Tikehau
"Je n'arrêtais pas de m'accroupir pour vérifier si le sable était vraiment rose ou si je l'imaginais. Il était vraiment rose."
Un atoll où le sable est réellement rose, où le lagon grouille de poissons que personne ne prend la peine de nommer, et où le rythme de vie fait paraître Rangiroa, juste à côté, presque agitée.
Tikehau se trouve à environ vingt minutes d’avion de Rangiroa, ce qui en fait une escale facile pour quiconque saute déjà d’île en île dans les Tuamotu, et pourtant presque personne ne l’ajoute à son itinéraire. Tant pis pour eux, tant mieux pour moi, puisque j’ai atterri sur une piste avec peut-être six autres passagers et trouvé un lagon si plein de poissons que l’eau près du ponton semblait frémir. Des requins à pointes noires patrouillent les hauts-fonds en plein jour, indifférents aux baigneurs, et le propriétaire de la pension m’a dit que c’était normal, pas une occasion spéciale en mon honneur.

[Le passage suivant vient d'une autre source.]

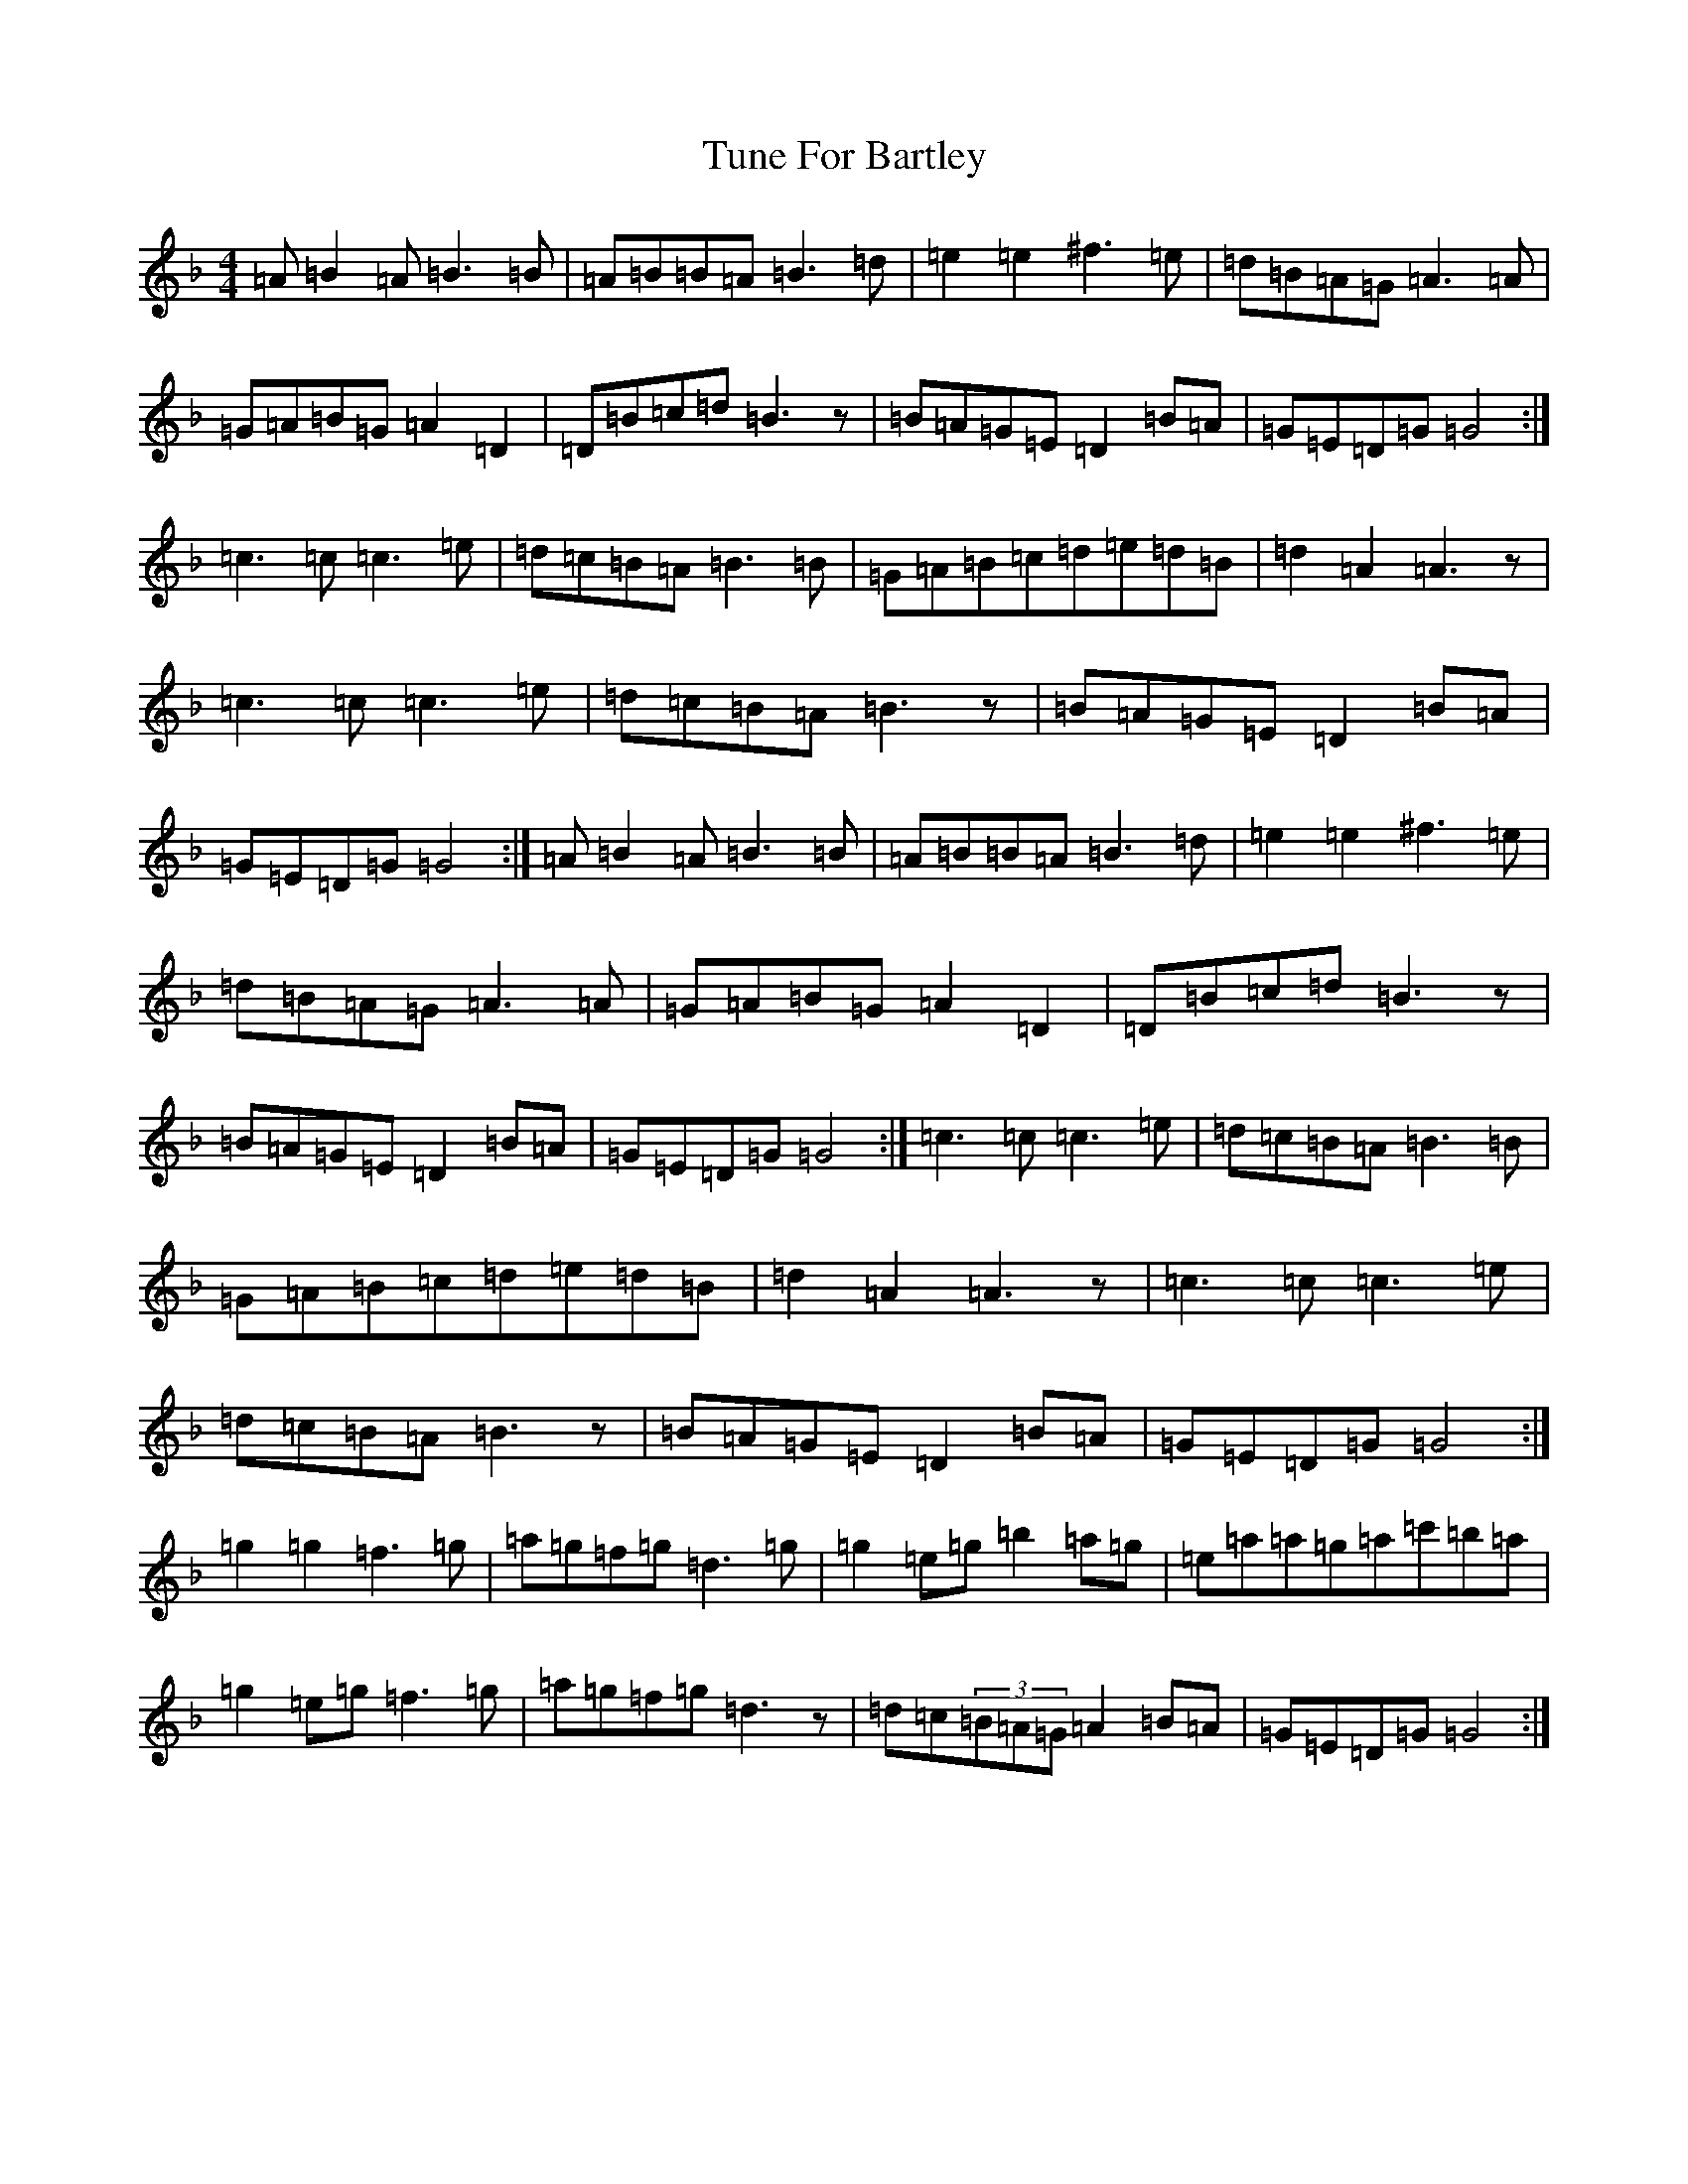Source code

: X: 21687
T: Tune For Bartley
S: https://thesession.org/tunes/6555#setting6555
Z: G Mixolydian
R: hornpipe
M:4/4
L:1/8
K: C Mixolydian
=A=B2=A=B3=B|=A=B=B=A=B3=d|=e2=e2^f3=e|=d=B=A=G=A3=A|=G=A=B=G=A2=D2|=D=B=c=d=B3z|=B=A=G=E=D2=B=A|=G=E=D=G=G4:|=c3=c=c3=e|=d=c=B=A=B3=B|=G=A=B=c=d=e=d=B|=d2=A2=A3z|=c3=c=c3=e|=d=c=B=A=B3z|=B=A=G=E=D2=B=A|=G=E=D=G=G4:|=A=B2=A=B3=B|=A=B=B=A=B3=d|=e2=e2^f3=e|=d=B=A=G=A3=A|=G=A=B=G=A2=D2|=D=B=c=d=B3z|=B=A=G=E=D2=B=A|=G=E=D=G=G4:|=c3=c=c3=e|=d=c=B=A=B3=B|=G=A=B=c=d=e=d=B|=d2=A2=A3z|=c3=c=c3=e|=d=c=B=A=B3z|=B=A=G=E=D2=B=A|=G=E=D=G=G4:|=g2=g2=f3=g|=a=g=f=g=d3=g|=g2=e=g=b2=a=g|=e=a=a=g=a=c'=b=a|=g2=e=g=f3=g|=a=g=f=g=d3z|=d=c(3=B=A=G=A2=B=A|=G=E=D=G=G4:|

Le sable rose est ce que tout le monde mentionne, et il se vend en dessous de sa valeur sur chaque photo que j’avais vue auparavant. Il provient de corail rouge broyé et de fragments de coquillages mélangés au blanc, et selon la lumière et la marée, il va d’une teinte à peine perceptible à quelque chose de plus proche du saumon. J’ai marché sur la plage principale près du village de Tuherahera au coucher du soleil, quand la couleur s’intensifiait considérablement, et j’ai passé un temps absurde à photographier mes propres pieds juste pour me prouver après coup que je n’avais rien inventé.

Le lagon lui-même est réputé pour sa richesse — les habitants l’appellent « l’aquarium du Pacifique », et ayant fait du snorkeling là-bas, je ne vais pas les contredire. Je suis sorti en petit bateau vers l’Île aux Oiseaux, un îlot sanctuaire sur le bord nord du lagon où fous à pattes rouges et frégates nichent dans les broussailles basses, et le batelier a coupé le moteur à une centaine de mètres pour que nous puissions dériver au fil du courant sans les effrayer. Y arriver signifiait aussi passer au-dessus de jardins de corail assez denses pour que le capitaine ralentisse deux fois, juste pour que je puisse regarder par-dessus bord.

La perliculture est le socle économique discret de Tikehau, comme dans la plupart des Tuamotu, et un perliculteur m’a laissé le regarder greffer un nucléus dans une huître avec une fermeté de main que je n’aurais pas pu égaler même après trois cafés. Il m’a expliqué tout le processus sans jamais essayer de me vendre une perle, ce qui, après les boutiques de perles plus polies de Tahiti, s’est senti agréablement détendu — comme tout le reste ici.
Quand y aller : De mai à octobre, c’est la saison sèche, avec les conditions les plus calmes du lagon et la meilleure visibilité pour le snorkeling et la plongée. Des baleines à bosse passent parfois au large entre juillet et octobre. La saison humide (novembre à avril) apporte chaleur et quelques grains occasionnels mais bien moins de visiteurs et des prix plus bas.